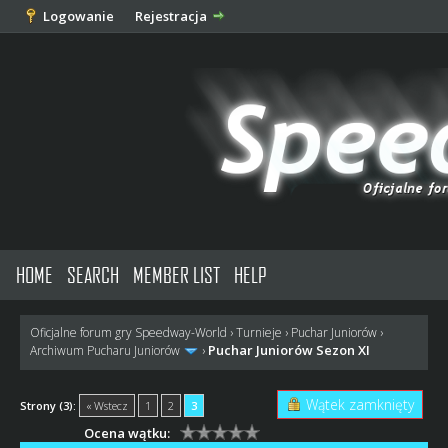
Logowanie
Rejestracja
HOME
SEARCH
MEMBER LIST
HELP
Oficjalne forum gry Speedway-World
›
Turnieje
›
Puchar Juniorów
›
Puchar Juniorów Sezon XI
Archiwum Pucharu Juniorów
›
Wątek zamknięty
Strony (3):
« Wstecz
1
2
3
Ocena wątku:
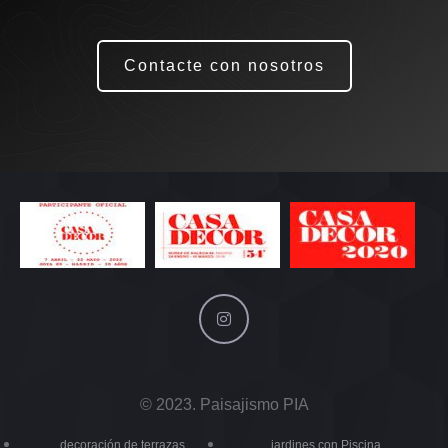
Contacte con nosotros
© 2023. Paisajismo PIA
decoración de terrazas
jardines con Piscina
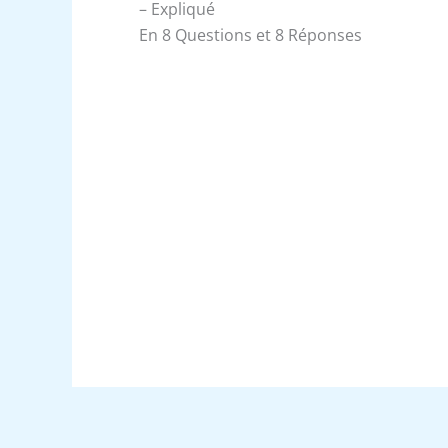
– Expliqué
En 8 Questions et 8 Réponses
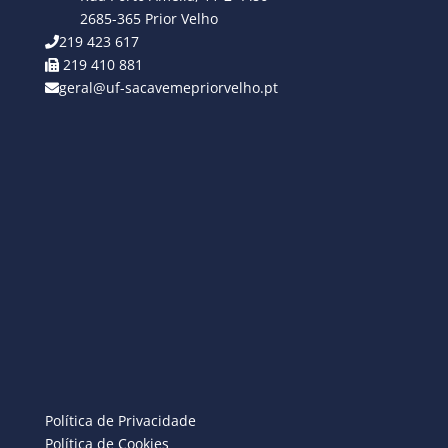
2685-365 Prior Velho
219 423 617
219 410 881
geral@uf-sacavemepriorvelho.pt
Política de Privacidade
Política de Cookies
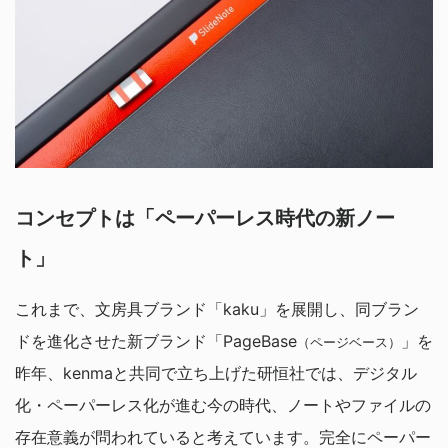
コンセプトは「ペーパーレス時代の新ノー
ト」
これまで、文房具ブランド「kaku」を展開し、同ブラン
ドを進化させた新ブランド「PageBase
」を
（ページベース）
昨年、kenmaと共同で立ち上げた研恒社では、デジタル
化・ペーパーレス化が進む今の時代、ノートやファイルの
存在意義が問われていると考えています。完全にペーパー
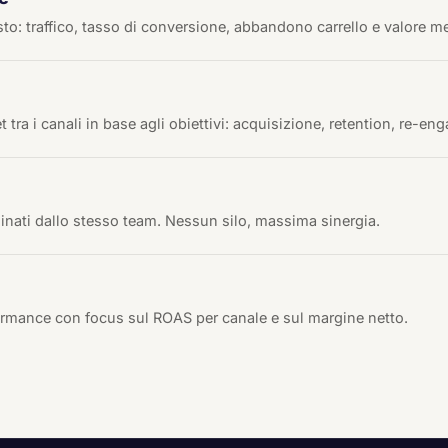
to: traffico, tasso di conversione, abbandono carrello e valore m
 tra i canali in base agli obiettivi: acquisizione, retention, re-e
inati dallo stesso team. Nessun silo, massima sinergia.
ormance con focus sul ROAS per canale e sul margine netto.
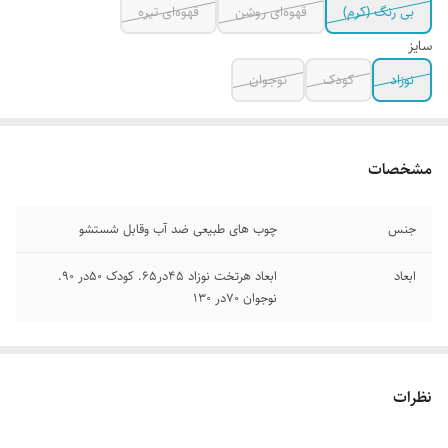
بی رنگ‌ (کرم)
قهوه‌ای روشن
قهوه‌ای تیره
سایز
نوزاد
کودک
نوجوان
مشخصات
جنس
چوب های طبیعی ضد آب وقابل شستشو
ابعاد
ابعاد هرتخت نوزاد ۴۵در۶۵. کودک ۵۰در ۹۰.
نوجوان ۷۰در ۱۳۰
نظرات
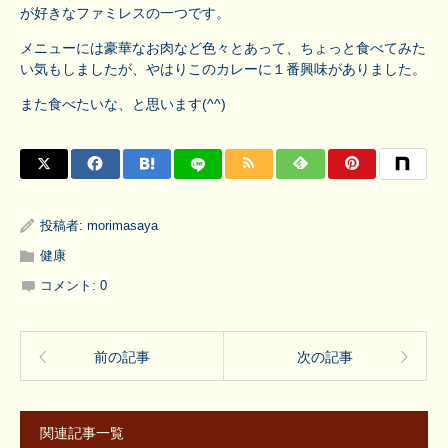
が好きなファミレスの一つです。
メニューには豪華なお肉など色々とあって、ちょっと食べてみた
い気もしましたが、やはりこのカレーに１番興味がありました。
また食べたいな、と思います(^^)
投稿者:
morimasaya
健康
コメント:
0
前の記事
次の記事
関連記事一覧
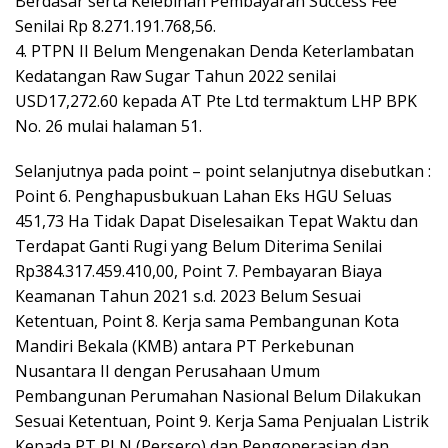
Berdasar serta Kelebihan Pembayaran Success Fee
Senilai Rp 8.271.191.768,56.
4. PTPN II Belum Mengenakan Denda Keterlambatan
Kedatangan Raw Sugar Tahun 2022 senilai
USD17,272.60 kepada AT Pte Ltd termaktum LHP BPK
No. 26 mulai halaman 51.
Selanjutnya pada point – point selanjutnya disebutkan :
Point 6. Penghapusbukuan Lahan Eks HGU Seluas
451,73 Ha Tidak Dapat Diselesaikan Tepat Waktu dan
Terdapat Ganti Rugi yang Belum Diterima Senilai
Rp384.317.459.410,00, Point 7. Pembayaran Biaya
Keamanan Tahun 2021 s.d. 2023 Belum Sesuai
Ketentuan, Point 8. Kerja sama Pembangunan Kota
Mandiri Bekala (KMB) antara PT Perkebunan
Nusantara II dengan Perusahaan Umum
Pembangunan Perumahan Nasional Belum Dilakukan
Sesuai Ketentuan, Point 9. Kerja Sama Penjualan Listrik
Kepada PT PLN (Persero) dan Pengoperasian dan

.....

Description of the task: Find the word "Pembayaran" in the entries, and copy every line it shows up in.

Answer to the problem:
Berdasar serta Kelebihan Pembayaran Success Fee
Rp384.317.459.410,00, Point 7. Pembayaran Biaya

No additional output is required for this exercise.